Dès lors, dans cette dernière ligne droite, qui coïncide avec le retour en chambre des députés à Queen’s Park, les faits et gestes du gouvernement se révéleront décisifs. Attendue sur le logement, le pouvoir d’achat, la reprise économique et le postsecondaire, la Ford Nation garde de précieux atouts en poche : baisser les impôts et conclure une entente avec Ottawa sur les garderies à 10$ constitueraient autant de trophées populaires à quelques miles du scrutin du 2 juin.

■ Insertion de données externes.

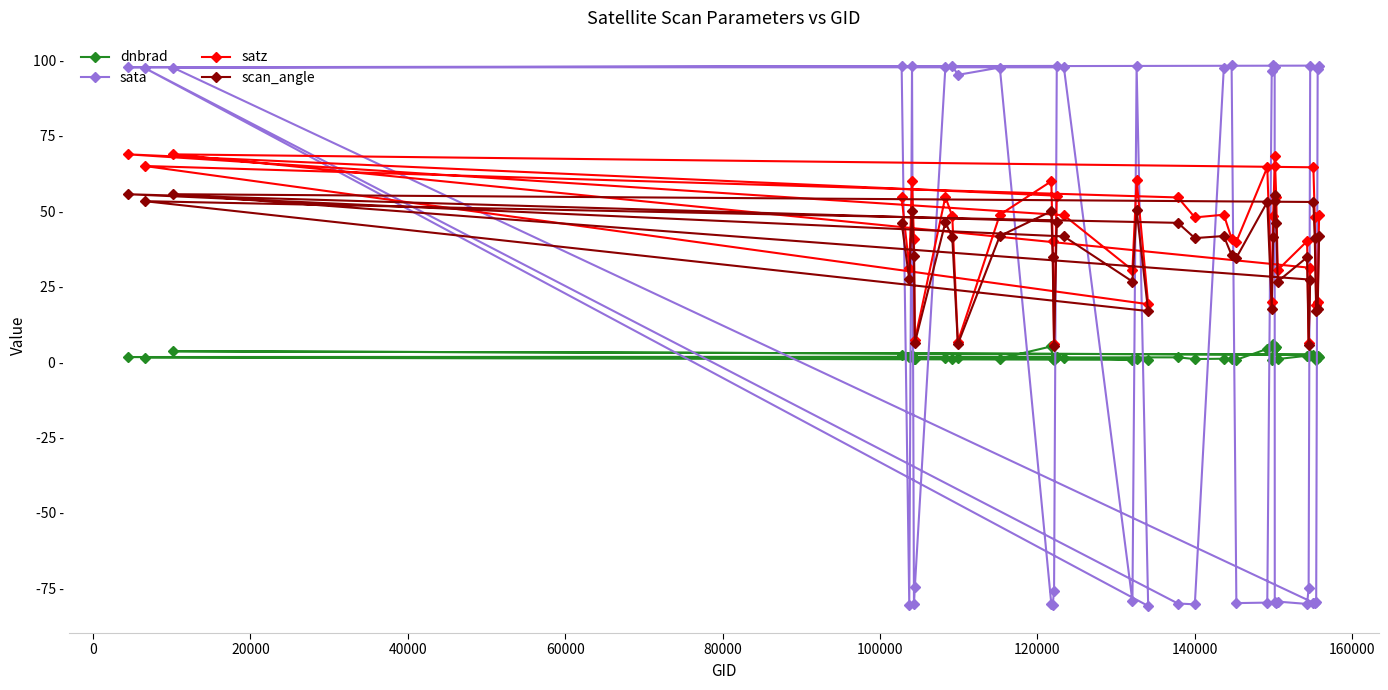

Does the chart have visible grid lines?

No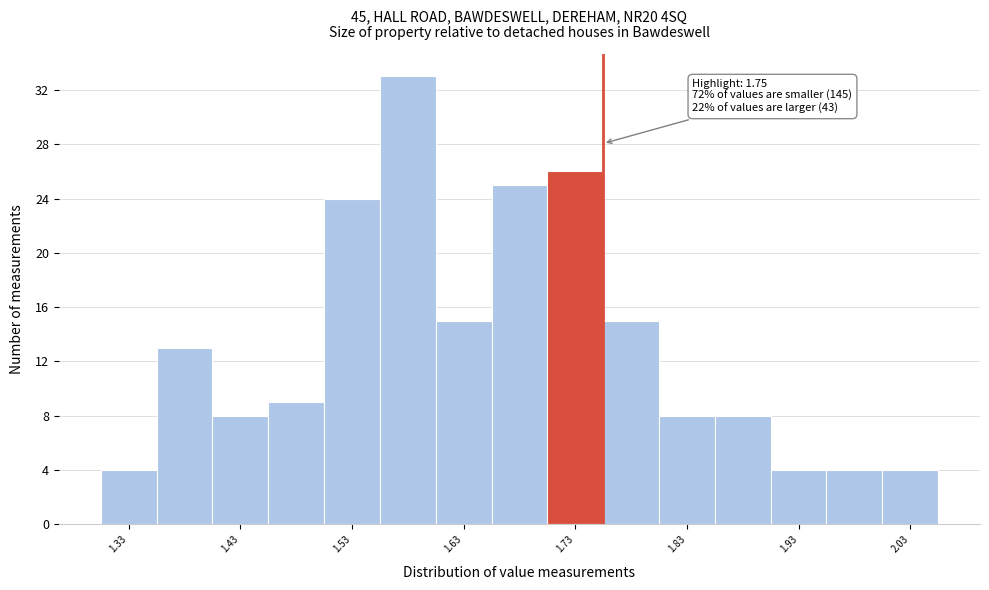

Over which range of the x-axis is the bar tallest?

1.55 to 1.60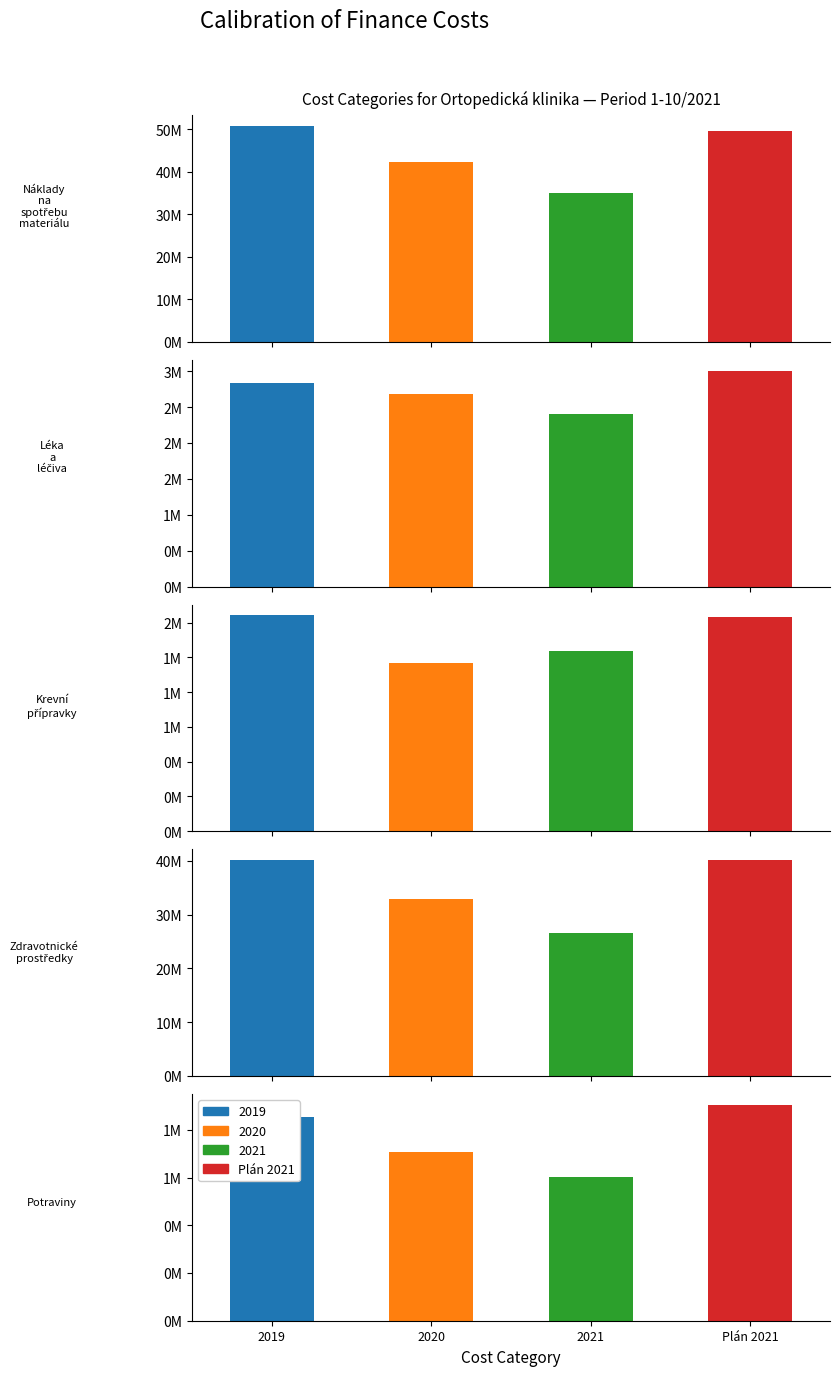

The value of 2021 at 1 is 2398352.7. True or false?

True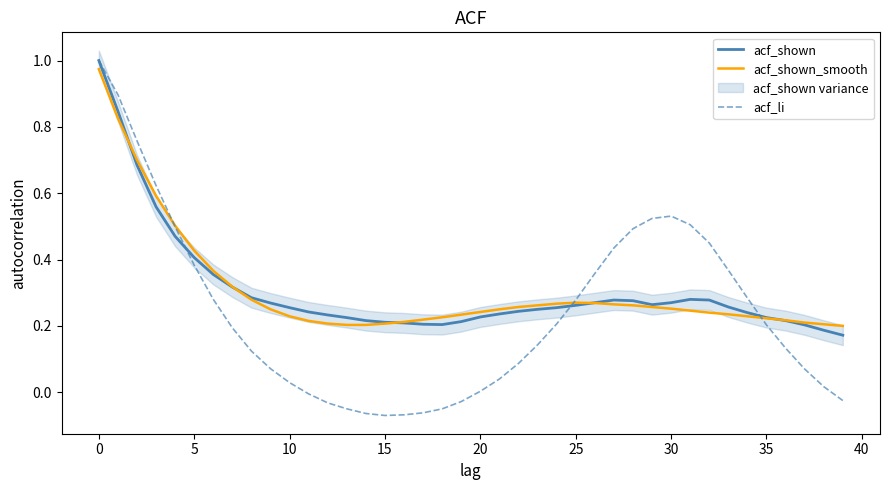

The acf_li series shows 0.3 at 29. True or false?

False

L'Assemblée législative de l'Ontario. Crédit image: Jackson Ho
L’Assemblée législative de l’Ontario a repris ses travaux ce mardi. Archives ONFR+

Avec un déficit ramené à 13,1 milliards de dollars, la fin des restrictions sanitaires programmée en mars et un ultime budget dans la foulée, en guise de préplateforme électorale, le gouvernement dicte définitivement l’agenda, vent dans le dos. « S’attaquer au déficit montre généralement l’image d’un gouvernement responsable et le dernier budget, rarement adopté tel quel, sert à annoncer les mesures qu’on prendra si on est réélu. Ford va utiliser ces stratégies à son avantage », prévoit Mme Tellier. « Il a un plan pour chacun des 100 jours à venir », renchérit M. Graefe.

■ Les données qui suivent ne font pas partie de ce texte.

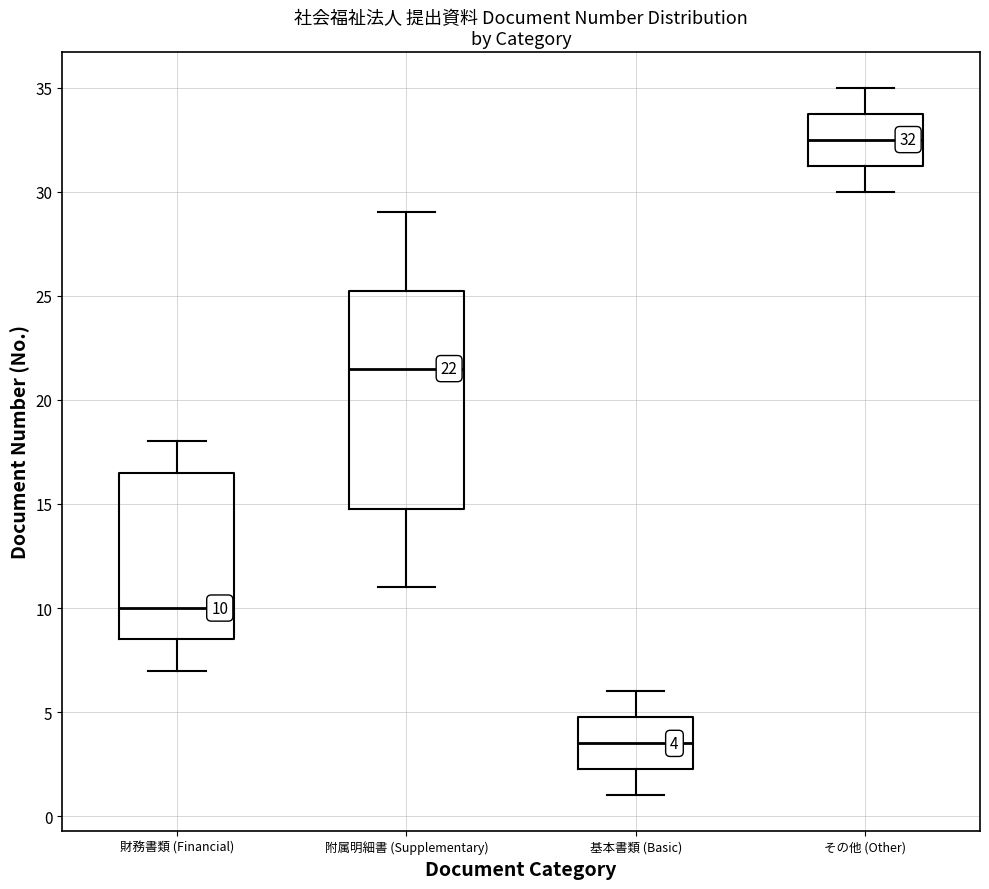

Which box is the tallest, from its lower edge to its upper edge?

附属明細書 (Supplementary)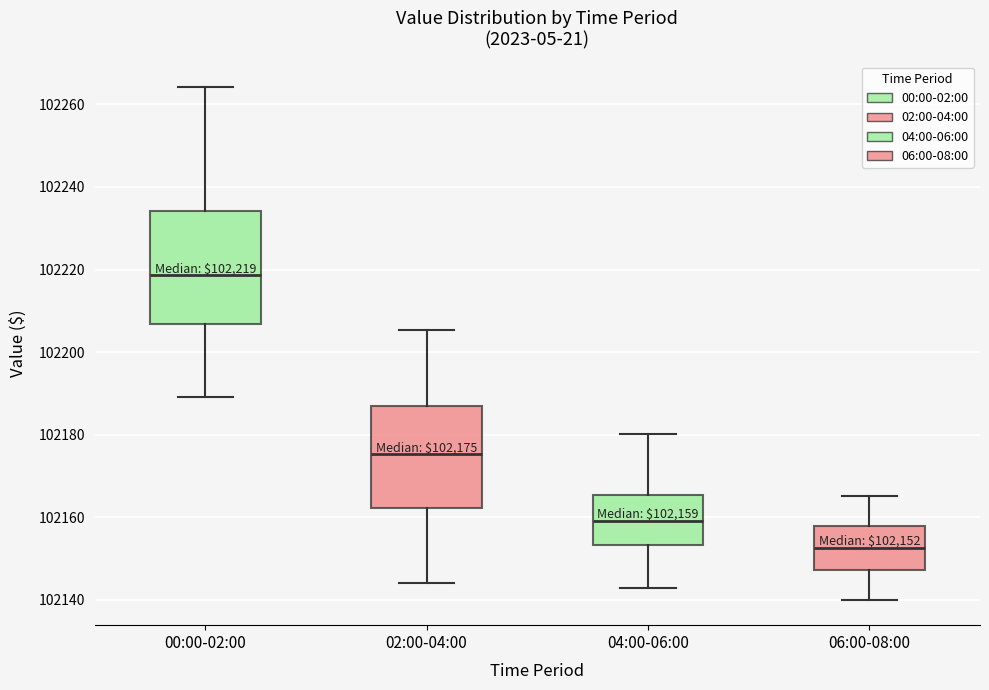

Which box is the tallest, from its lower edge to its upper edge?

00:00-02:00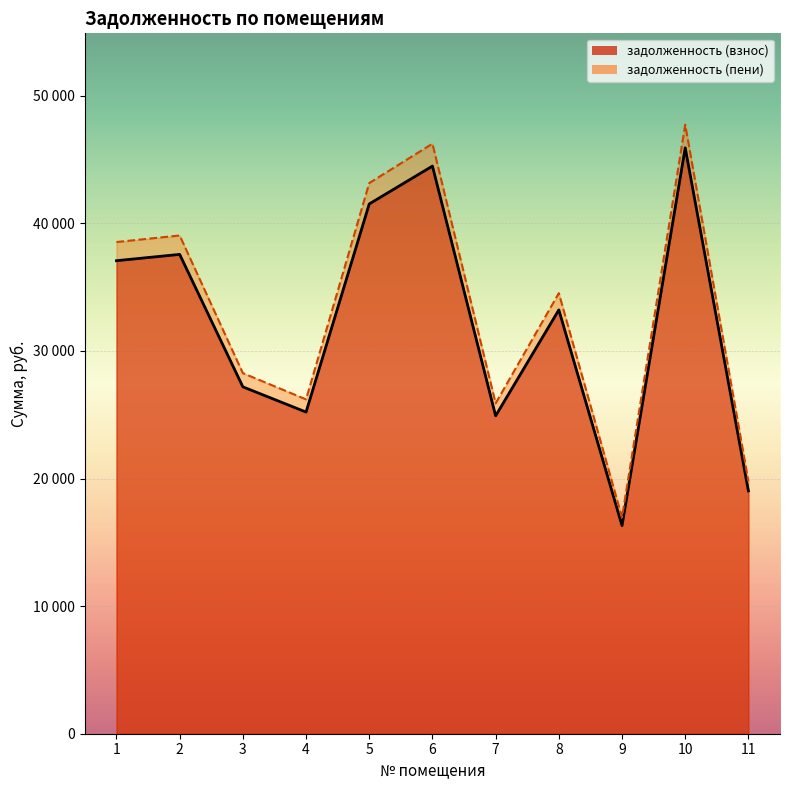

True or false: задолженность (пени) and задолженность (взнос) cross at least once.

False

Mais le spectre de nouvelles coupes en début de mandat, à l’image de 2018, reste gravé dans la mémoire des électeurs, y compris franco-ontariens. S’il a libéré des millions de dollars pour tenter de juguler la crise sanitaire, l’image d’austérité budgétaire « hors pandémie » colle à la peau de Doug Ford. Ce dernier n’avait pas hésité à geler les salaires des fonctionnaires et à éliminer les postes de commissaire aux Services en français et à l’Environnement.

Au sortir de la tempête sanitaire, le 26e premier ministre de l’Ontario aspire à barrer en eau calme le printemps de la relance économique. Mais en politique, les semaines sont des jours, et les brises tournent très vite à l’ouragan.